# Bayes classifier

In statistical classification the Bayes classifier minimises the probability of misclassification.[1]

## Definition

Suppose a pair $(X,Y)$ takes values in $\mathbb{R}^d \times \{1,2,\dots,K\}$, where $Y$ is the class label of $X$. This means that the conditional distribution of X, given that the label Y takes the value r is given by

$X\mid Y=r \sim P_r$ for $r=1,2,\dots,K$

where "$\sim$" means "is distributed as", and where $P_r$ denotes a probability distribution.

A classifier is a rule that assigns to an observation X=x a guess or estimate of what the unobserved label Y=r actually was. In theoretical terms, a classifier is a measurable function $C: \mathbb{R}^d \to \{1,2,\dots,K\}$, with the interpretation that C classifies the point x to the class C(x). The probability of misclassification, or risk, of a classifier C is defined as

$\mathcal{R}(C) = \operatorname{P}\{C(X) \neq Y\}.$

The Bayes classifier is

$C^\text{Bayes}(x) = \underset{r \in \{1,2,\dots, K\}}{\operatorname{argmax}} \operatorname{P}(Y=r \mid X=x).$

In practice, as in most of statistics, the difficulties and subtleties are associated with modeling the probability distributions effectively -- in this case, $\operatorname{P}(Y=r \mid X=x)$. The Bayes classifier is one of the useful benchmarks in statistical classification.
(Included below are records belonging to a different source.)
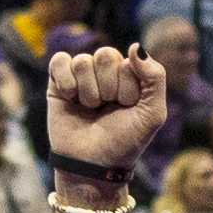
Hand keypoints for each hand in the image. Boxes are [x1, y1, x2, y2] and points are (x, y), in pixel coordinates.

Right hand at [46, 43, 165, 175]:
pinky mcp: (57, 83)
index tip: (125, 109)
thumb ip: (155, 77)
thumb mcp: (153, 113)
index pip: (127, 62)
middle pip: (105, 54)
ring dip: (87, 91)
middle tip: (105, 109)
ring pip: (82, 61)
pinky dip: (65, 79)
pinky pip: (59, 60)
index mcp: (130, 75)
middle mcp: (105, 72)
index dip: (126, 88)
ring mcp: (81, 76)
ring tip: (89, 109)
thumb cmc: (125, 142)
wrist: (94, 167)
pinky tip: (70, 97)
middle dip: (107, 87)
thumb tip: (135, 46)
The excess risk of a general classifier $C$ (possibly depending on some training data) is defined as $\mathcal{R}(C) - \mathcal{R}(C^\text{Bayes}).$ Thus this non-negative quantity is important for assessing the performance of different classification techniques. A classifier is said to be consistent if the excess risk converges to zero as the size of the training data set tends to infinity.[citation needed]